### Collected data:
[BEGIN]
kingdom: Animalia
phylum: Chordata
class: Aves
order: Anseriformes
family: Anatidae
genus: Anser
[END]
[BEGIN]
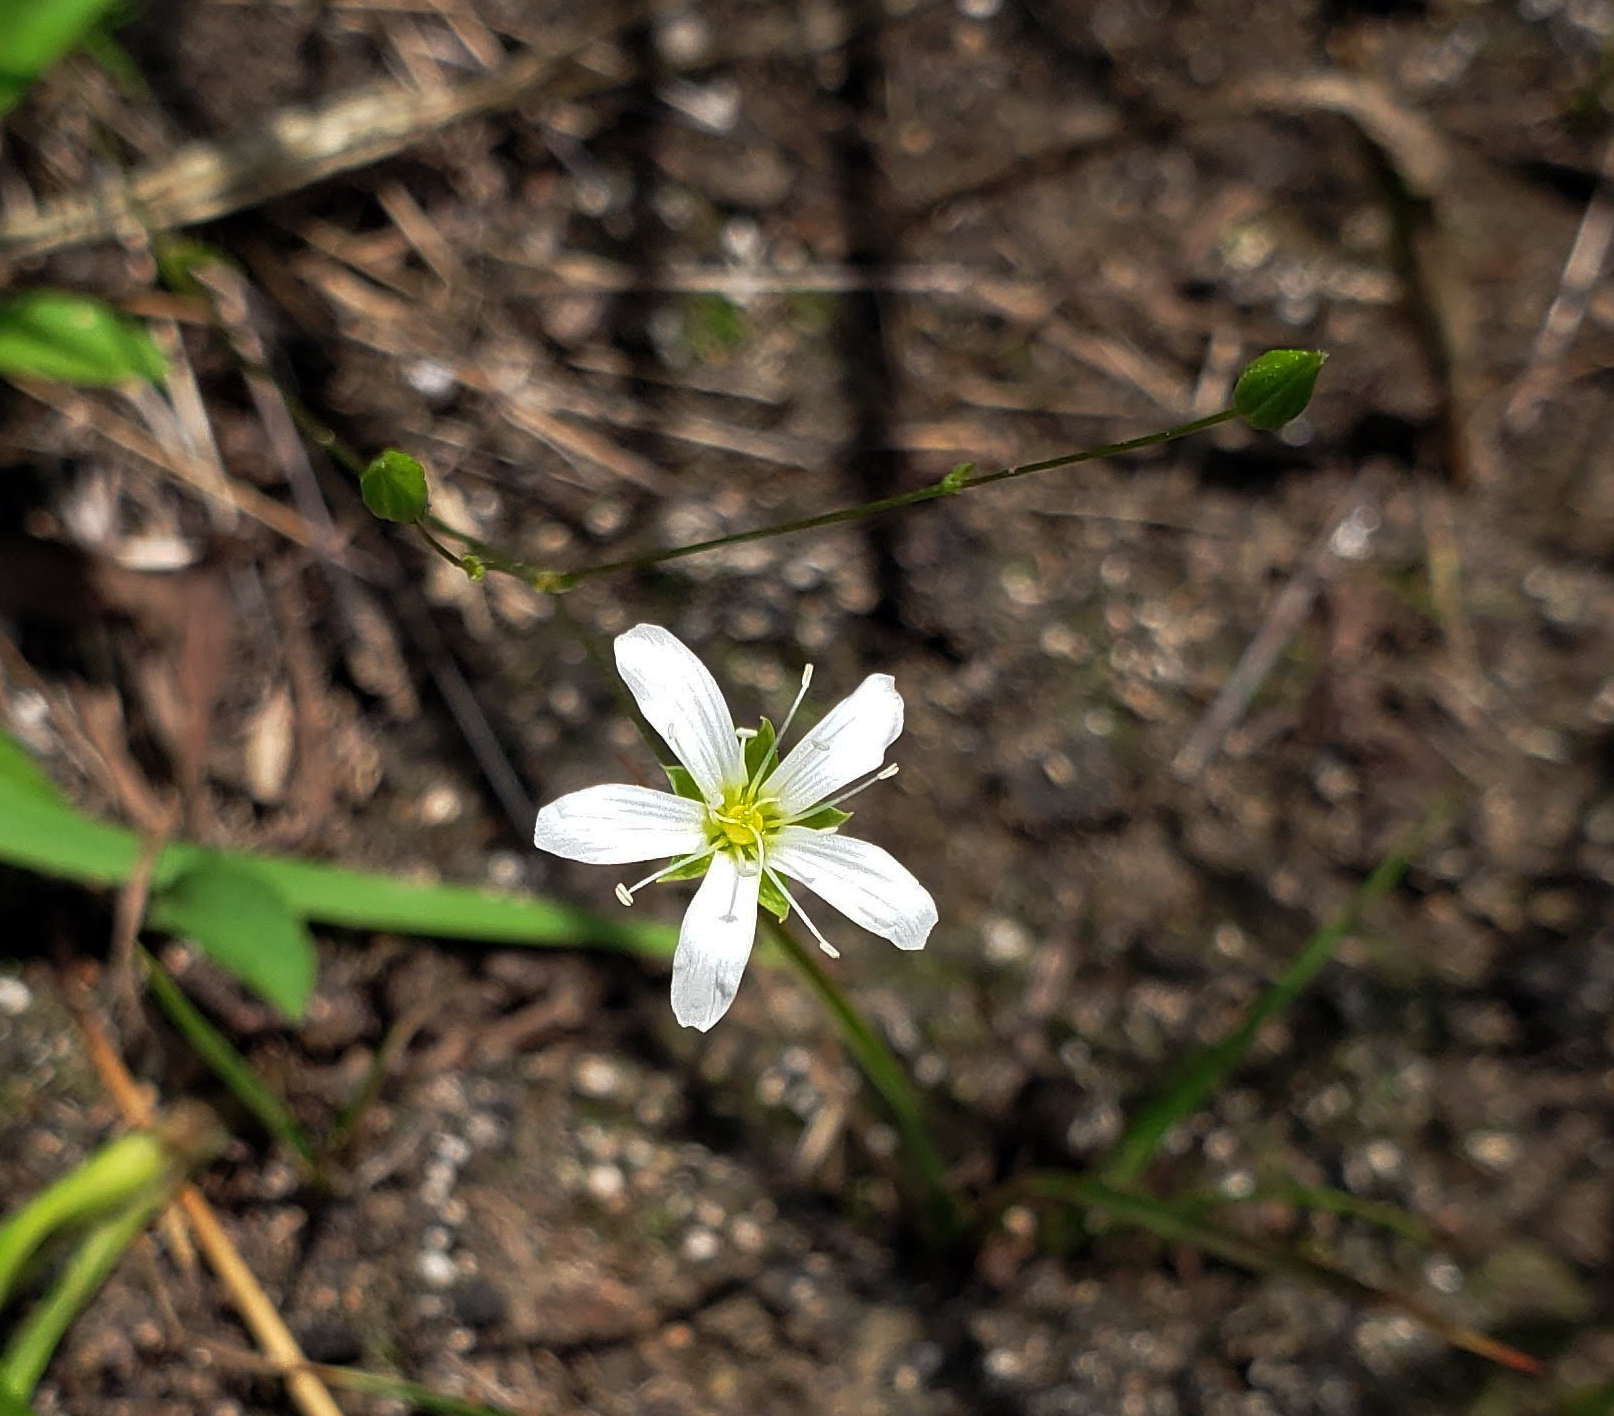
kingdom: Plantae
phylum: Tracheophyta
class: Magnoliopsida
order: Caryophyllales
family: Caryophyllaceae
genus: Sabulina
[END]
[BEGIN]
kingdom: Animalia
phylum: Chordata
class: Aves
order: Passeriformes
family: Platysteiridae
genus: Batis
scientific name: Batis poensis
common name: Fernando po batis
[END]
Transcribe everything in the material from the line containing "order: Passeriformes" down to the line containing "common name: Fernando po batis", both included.

### Task answer:
order: Passeriformes
family: Platysteiridae
genus: Batis
scientific name: Batis poensis
common name: Fernando po batis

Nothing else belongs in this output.